Questions a buyer can ask the seller to avoid a similar situation:

  • Have you talked with your financial advisor or CPA about whether or not you can afford to retire?


  1. Mistake #3 – Getting married without even having met – The partnership to bet against

Some sellers are savvy enough to know that they need a second set of hands to grow the practice, and finding a good associate is tougher than they imagined. They then think that they will sell half (or some other percentage) of the practice to a younger dentist, who will then become the partner and eventually buy them all the way out of the business. They then engage a broker and try and sell half the business to a doctor they’ve never met and worked with.

This is like an arranged marriage – getting married, never having dated. The results are predictable in a dental office.

One doctor, after having two associates come and go, decided that the solution was to have a part owner in the practice with him, not an associate. He decided he needed to sell part of his practice currently grossing $1.5 Million. He wasn’t ready to retire, and was proud of the business he’d built. He thought he be a great mentor to a new dentist.

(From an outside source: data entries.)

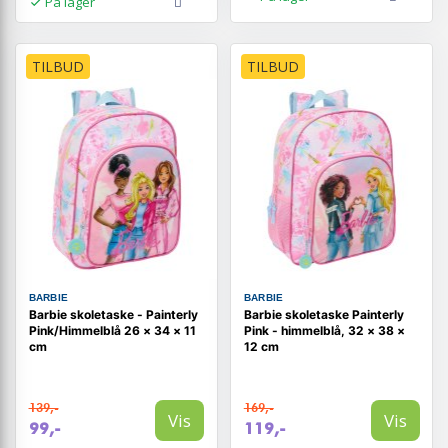
På lager
TILBUD
TILBUD
BARBIE
BARBIE
Barbie skoletaske - Painterly
Barbie skoletaske Painterly
Pink/Himmelblå 26 × 34 × 11
Pink - himmelblå, 32 × 38 ×
cm
12 cm
139,-
169,-
Vis
Vis
99,-
119,-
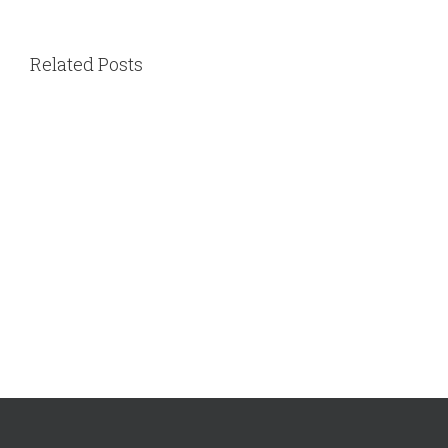
Related Posts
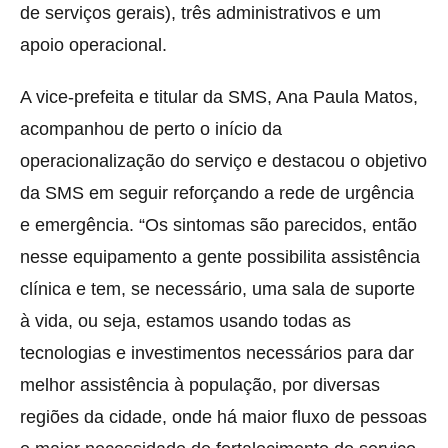
de serviços gerais), três administrativos e um
apoio operacional.
A vice-prefeita e titular da SMS, Ana Paula Matos,
acompanhou de perto o início da
operacionalização do serviço e destacou o objetivo
da SMS em seguir reforçando a rede de urgência
e emergência. “Os sintomas são parecidos, então
nesse equipamento a gente possibilita assistência
clínica e tem, se necessário, uma sala de suporte
à vida, ou seja, estamos usando todas as
tecnologias e investimentos necessários para dar
melhor assistência à população, por diversas
regiões da cidade, onde há maior fluxo de pessoas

Having had two “bad” associate experiences (“bad” in this case being defined as, “They didn’t want to work the rest of their career at 35% of production and make me rich.”) wasn’t willing to try and work with another associate on an arrangement that would allow them to buy in at a later date. He wanted someone to buy in now. He met our client. They hit it off. They compared skills, and everything looked good. They discussed treatment philosophy, and couldn’t have been happier with the discussions. They talked about the future plans for the business, and thought they must have been identical twins separated at birth. So, they did the deal. Within 12 months, both doctors realized that they weren’t a “good fit.” The partnership ended in a bitter dispute. Patients left the practice. Employees left to find a more stable environment. The legal bills were huge.

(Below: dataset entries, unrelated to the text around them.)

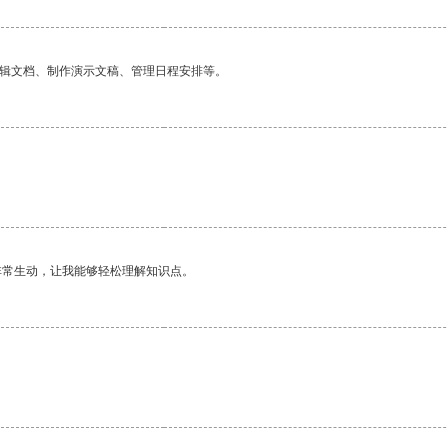
编辑文档、制作演示文稿、管理日程安排等。
非常生动，让我能够轻松理解知识点。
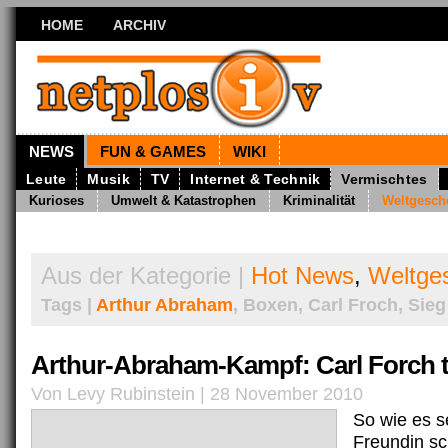
HOME
ARCHIV
NEWS
FUN & GAMES
WIKI
Leute
Musik
TV
Internet & Technik
Vermischtes
Kurioses
Umwelt & Katastrophen
Kriminalität
Weltgesch
Aus der Kategorie |
Hot News
,
Weltge
Tags |
Arthur Abraham
, Boxen, Carl Froch, Sieg
Arthur-Abraham-Kampf: Carl Forch t
Von Levy Rubinstein | 28 November 2010
So wie es s
Freundin sc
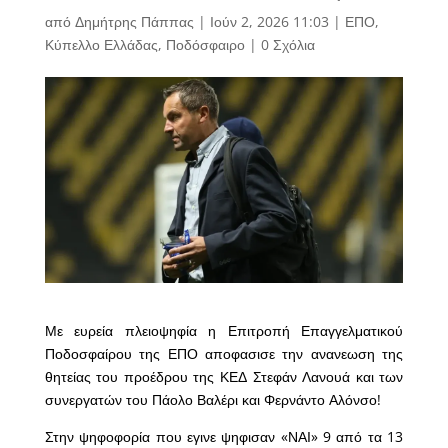
από
Δημήτρης Πάππας
|
Ιούν 2, 2026 11:03
|
ΕΠΟ
,
Κύπελλο Ελλάδας
,
Ποδόσφαιρο
|
0 Σχόλια
Με ευρεία πλειοψηφία η Επιτροπή Επαγγελματικού
Ποδοσφαίρου της ΕΠΟ αποφασισε την ανανεωση της
θητείας του προέδρου της ΚΕΔ Στεφάν Λανουά και των
συνεργατών του Πάολο Βαλέρι και Φερνάντο Αλόνσο!
Στην ψηφοφορία που εγινε ψηφισαν «ΝΑΙ» 9 από τα 13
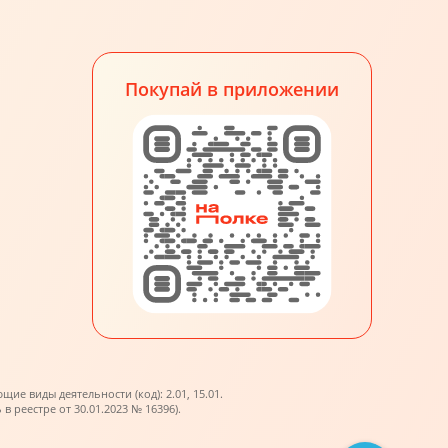
Покупай в приложении
е виды деятельности (код): 2.01, 15.01.
реестре от 30.01.2023 № 16396).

The moral of the story? It’s almost never a good idea to enter into a long-term partnership without an acceptable associate term, which allow both parties the chance to work together, judge each other’s clinical and managerial abilities, as well as personality “fit.” There are myriad ways to work with attorneys to make sure both parties have skin in the game, as well as an “out” if an associate-to-own deal doesn’t work.

Questions a buyer can ask the seller to avoid a similar situation:

  • Have you had associates or partners in the past? Why haven’t they stayed?
  • If there were a way to have us both have incentives to make the deal work, would you be willing to delay the partnership sale slightly to ensure that our works styles and skills are a good fit?

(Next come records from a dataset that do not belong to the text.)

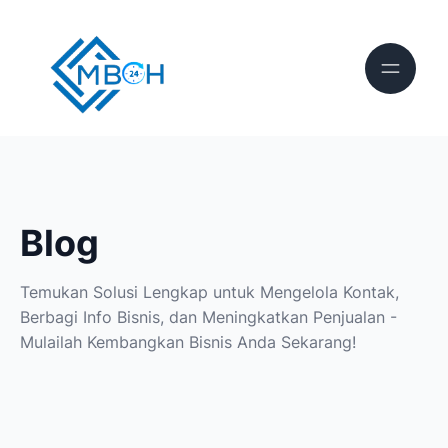
Blog
Temukan Solusi Lengkap untuk Mengelola Kontak,
Berbagi Info Bisnis, dan Meningkatkan Penjualan -
Mulailah Kembangkan Bisnis Anda Sekarang!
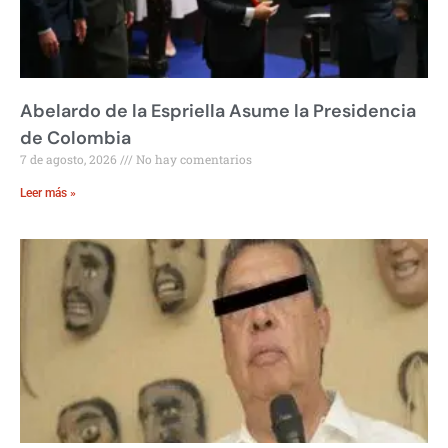
Abelardo de la Espriella Asume la Presidencia
de Colombia
7 de agosto, 2026
No hay comentarios
Leer más »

  1. Saving a dime to pay a dollar later

A doctor was working with a potential associate to whom he intended to eventually sell the practice. The associate engaged us, and we recommended valuing the practice up front and working with legal counsel to draft an employment agreement so that everyone’s interests were protected. The seller worked hard to convince the buyer, our client, that “his word was his bond” and that they didn’t need to “waste” money on paying other people as long as they were both upfront, honest and open in their communications. Against our advice, the buyer agreed and began working as an associate without any formal agreement on buy out timing or price. A year later, when the buyer was ready to purchase, the seller starting having a few “changes of heart.” Conversations that the buyer was sure they’d had, were remembered differently by both parties. The seller suddenly wanted more money than they had originally agreed to. The buyer ultimately walked away, and bought another practice. Both the seller and buyer lost a year of their time, money and effort with nothing to show. All to save a few bucks on formalizing an agreement. Don’t save a dime now, to pay a dollar later.

Questions a buyer can ask the seller to avoid a similar situation:

  • Which firms have you engaged to help with this transition? How are they paid?
  • How can we be sure to protect ourselves and our interests, and ensure a smooth transition for patients and staff?
  • Will you have any issues if I engage my own CPA and lawyer to advise me through this deal?